I was slightly disappointed to see my comment down voted but I'm not too surprised. I stand by my description as an accurate and well considered, rational description of what I had observed in the past.


I didn't mean to put you on the defensive. I used the word "perceive" in response to your comment, and only used "see" for the description of my personal observations.

I didn't downvote it, but I wasn't sure I understood your first comment. Others might have also been confused.

Anyway, it's all fascinating to me. I am inadequately schooled to know what is a novel observation, but when I hear experts talk the common theme is how little we really understand about the brain. Obviously, my "little" and their "little" are very different things.

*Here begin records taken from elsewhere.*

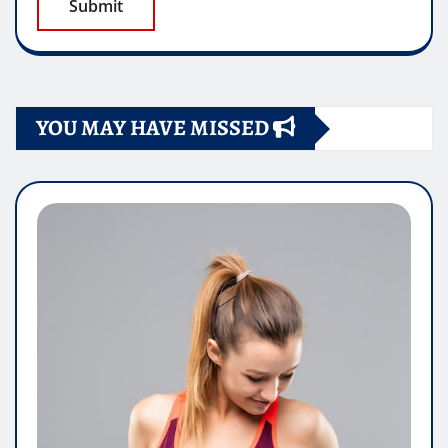
YOU MAY HAVE MISSED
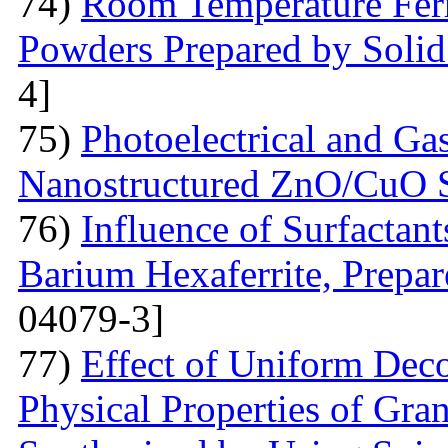
74)
Room Temperature Fer
Powders Prepared by Solid
4]
75)
Photoelectrical and Gas
Nanostructured ZnO/CuO 
76)
Influence of Surfactant
Barium Hexaferrite, Prepa
04079-3]
77)
Effect of Uniform Deco
Physical Properties of Gra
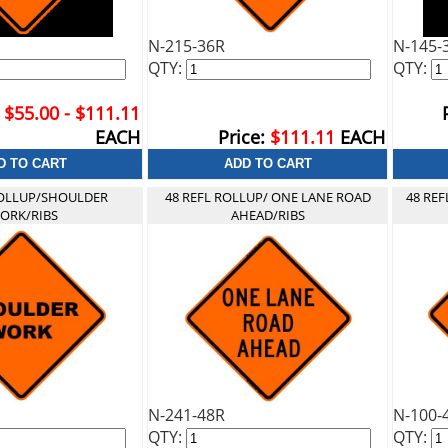
N-215-36R
N-145-
QTY:
QTY:
$55.00 - $111.11
EACH
Price:
$111.11
EACH
ROLLUP/SHOULDER
48 REFL ROLLUP/ ONE LANE ROAD
48 RE
ORK/RIBS
AHEAD/RIBS
N-241-48R
N-100-
QTY:
QTY:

No problem, you didn't put me on the defensive, I was making the down vote comment in general, not to you.


Ok, I have never told anyone this, but I also sometimes wake up and “see” like a waterfall effect over my vision. It only happens very rarely and only for less than a minute after I get woken from a deep sleep. It is not unlike a moving sensation or water moving over my eyes. I realized that it is probably fluid moving over my visual cortex and being interpreted as vision. Seems weird and I have nothing to back it up on, but it has happened multiple times over my lifetime and the sensation is exactly the same every time.

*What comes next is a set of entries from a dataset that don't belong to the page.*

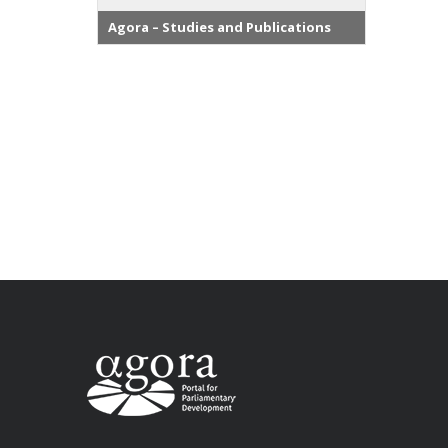
Agora – Studies and Publications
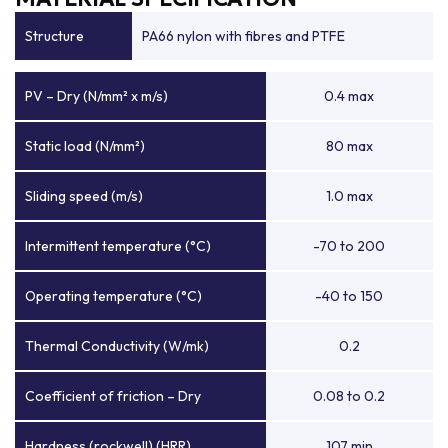
Structure
PA66 nylon with fibres and PTFE
PV – Dry (N/mm² x m/s)
0.4 max
Static load (N/mm²)
80 max
Sliding speed (m/s)
1.0 max
Intermittent temperature (°C)
-70 to 200
Operating temperature (°C)
-40 to 150
Thermal Conductivity (W/mk)
0.2
Coefficient of friction – Dry
0.08 to 0.2
Hardness (rockwell) (HRR)
107 min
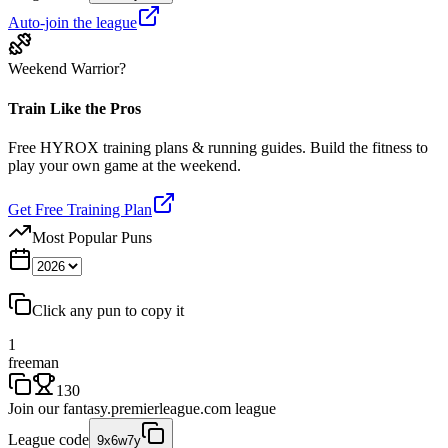
Auto-join the league
Weekend Warrior?
Train Like the Pros
Free HYROX training plans & running guides. Build the fitness to
play your own game at the weekend.
Get Free Training Plan
Most Popular Puns
Click any pun to copy it
1
freeman
130
Join our
fantasy.premierleague.com
league
League code
9x6w7y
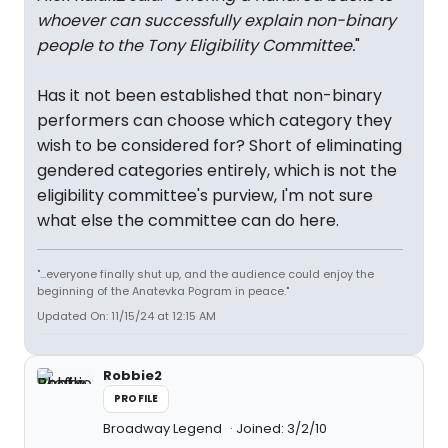
whoever can successfully explain non-binary
people to the Tony Eligibility Committee.
"
Has it not been established that non-binary
performers can choose which category they
wish to be considered for? Short of eliminating
gendered categories entirely, which is not the
eligibility committee's purview, I'm not sure
what else the committee can do here.
"...everyone finally shut up, and the audience could enjoy the
beginning of the Anatevka Pogram in peace."
Updated On: 11/15/24 at 12:15 AM
Robbie2
PROFILE
Broadway Legend
Joined: 3/2/10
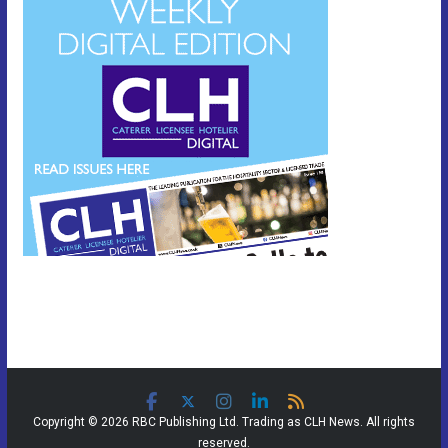
Copyright © 2026 RBC Publishing Ltd. Trading as CLH News. All rights
reserved.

I may have seen that as well -- is it vaguely like the visual noise you see when coming out of anaesthesia or after having passed out?

I've always assumed it is caused by ~"static in the visual cortex", while your interpreter "syncs up" / "tunes in" to the usual signal.

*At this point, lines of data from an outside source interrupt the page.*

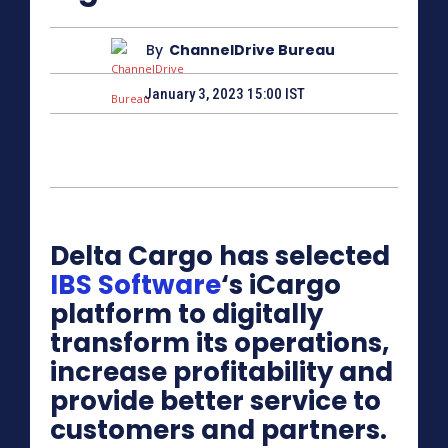
By
ChannelDrive Bureau
January 3, 2023 15:00 IST
Delta Cargo has selected
IBS Software
‘s iCargo
platform to digitally
transform its operations,
increase profitability and
provide better service to
customers and partners.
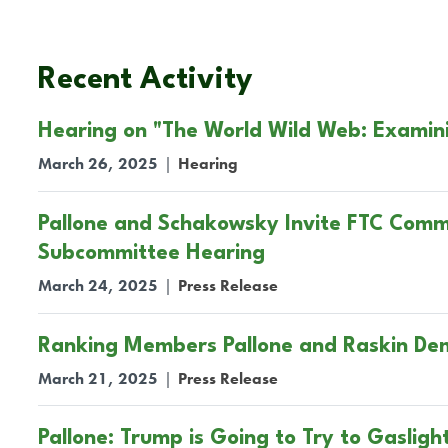
Recent Activity
Hearing on "The World Wild Web: Examin
March 26, 2025
|
Hearing
Pallone and Schakowsky Invite FTC Commi
Subcommittee Hearing
March 24, 2025
|
Press Release
Ranking Members Pallone and Raskin De
March 21, 2025
|
Press Release
Pallone: Trump is Going to Try to Gasligh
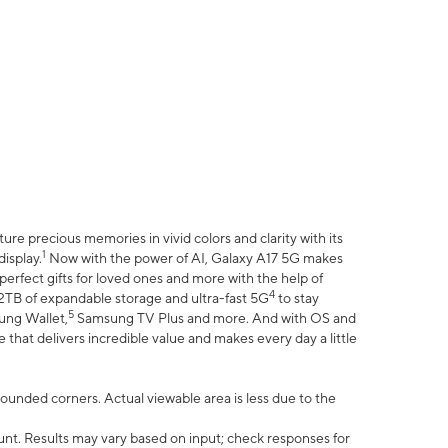
e precious memories in vivid colors and clarity with its
1
isplay.
Now with the power of AI, Galaxy A17 5G makes
erfect gifts for loved ones and more with the help of
4
 2TB of expandable storage and ultra-fast 5G
to stay
5
ung Wallet,
Samsung TV Plus and more. And with OS and
that delivers incredible value and makes every day a little
 rounded corners. Actual viewable area is less due to the
nt. Results may vary based on input; check responses for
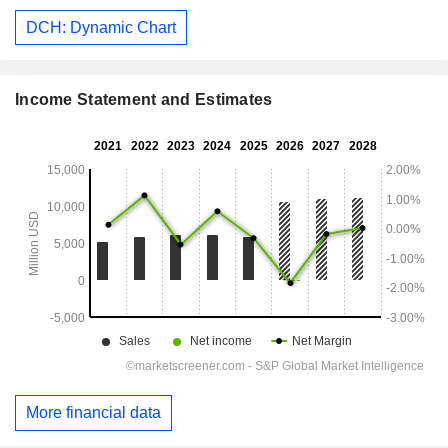
DCH: Dynamic Chart
Income Statement and Estimates
More financial data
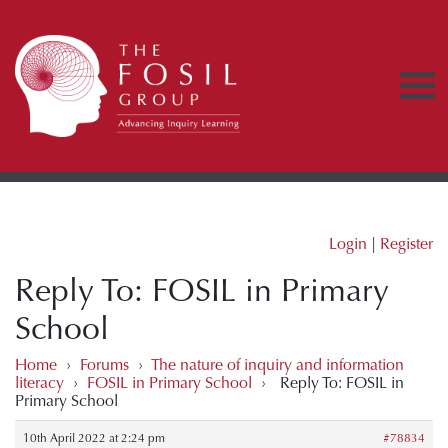
Login
|
Register
Reply To: FOSIL in Primary
School
Home
›
Forums
›
The nature of inquiry and information
literacy
›
FOSIL in Primary School
›
Reply To: FOSIL in
Primary School
10th April 2022 at 2:24 pm
#78834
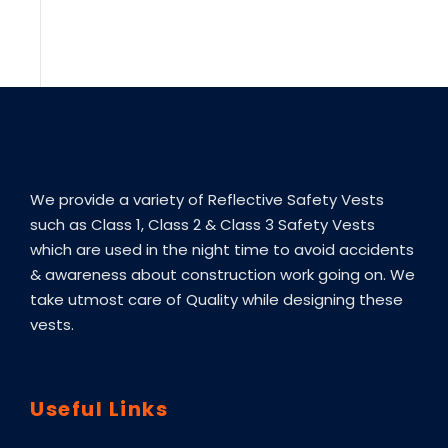
We provide a variety of Reflective Safety Vests
such as Class 1, Class 2 & Class 3 Safety Vests
which are used in the night time to avoid accidents
& awareness about construction work going on. We
take utmost care of Quality while designing these
vests.
Useful Links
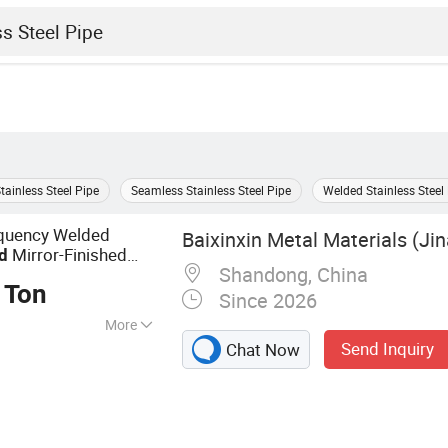
tainless Steel Pipe
Seamless Stainless Steel Pipe
Welded Stainless Steel
equency Welded
Baixinxin Metal Materials (Jin
Mirror-Finished
d
Shandong, China
ror Finish, Brushed
 Ton
Since 2026
More
Send Inquiry
Chat Now
ucts, Steel
 Steel Plates, H-
el, Angle Steel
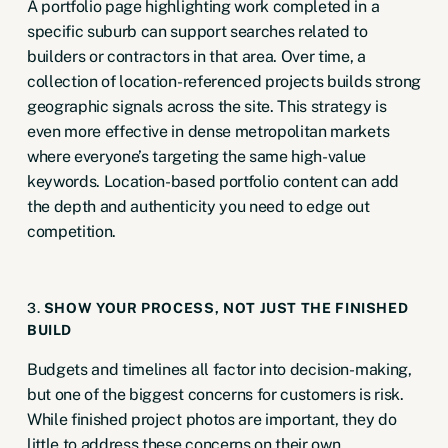
A portfolio page highlighting work completed in a
specific suburb can support searches related to
builders or contractors in that area. Over time, a
collection of location-referenced projects builds strong
geographic signals across the site. This strategy is
even more effective in dense metropolitan markets
where everyone’s targeting the same high-value
keywords. Location-based portfolio content can add
the depth and authenticity you need to edge out
competition.
3.
SHOW YOUR PROCESS, NOT JUST THE FINISHED
BUILD
Budgets and timelines all factor into decision-making,
but one of the biggest concerns for customers is risk.
While finished project photos are important, they do
little to address these concerns on their own.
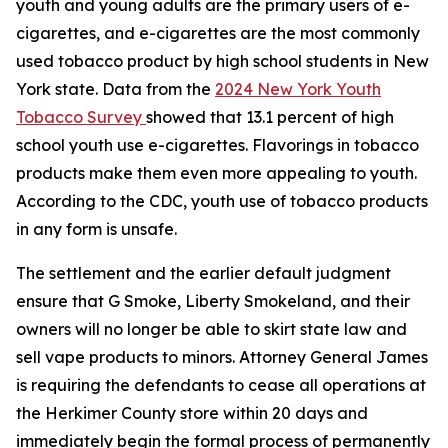
youth and young adults are the primary users of e-
cigarettes, and e-cigarettes are the most commonly
used tobacco product by high school students in New
York state. Data from the
2024 New York Youth
Tobacco Survey
showed that 13.1 percent of high
school youth use e-cigarettes. Flavorings in tobacco
products make them even more appealing to youth.
According to the CDC, youth use of tobacco products
in any form is unsafe.
The settlement and the earlier default judgment
ensure that G Smoke, Liberty Smokeland, and their
owners will no longer be able to skirt state law and
sell vape products to minors. Attorney General James
is requiring the defendants to cease all operations at
the Herkimer County store within 20 days and
immediately begin the formal process of permanently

I'm sure that's another tortured computation/communication analogy, but it's all I got.


I'm not talking about the vague flow of amorphous material, I can perceive that too but it's not what I'm referring to. I made a follow up reply where I describe specifically what this phenomena is and my hypothesis on the mechanism behind the healing.


Perhaps it's how meditation balances the sympathetic and parasympathetic nervous systems. But yeah, I know when my mediation is deepening because the rhythmic pulsation up my spine into my base brain begins.


I'm not talking about the general effect of meditation which is to relax the body and increase the flow throughout the body. I was talking very specifically about this concept of spherical expanding waves of light. To make an analogy, it resembles a moderately white light expanding from a centre. See my other comment where I describe how such a phenomena could be healing and restorative using a physical analogy.


Are you perhaps describing phosphenes?


No I'm not. Please see my other comment where I make a physical analogy to why spherical expanding waves of light may be healing and restorative.


I have this too. My cognitive processes are not related to my thinking brain, which I define as the part of my mental process which produces the sounds of words in my mind. Instead, I've observed that first, my subconscious processes concepts at a much more fine grained level, much like the latent space of a machine learning model. Only substantially after, let's say 10ms after, do thoughts arise, which are just pointers to the already processed subconscious process. A very rough analogy would be the inference of an LLM in words, vs all the processing of embeddings that happens internally.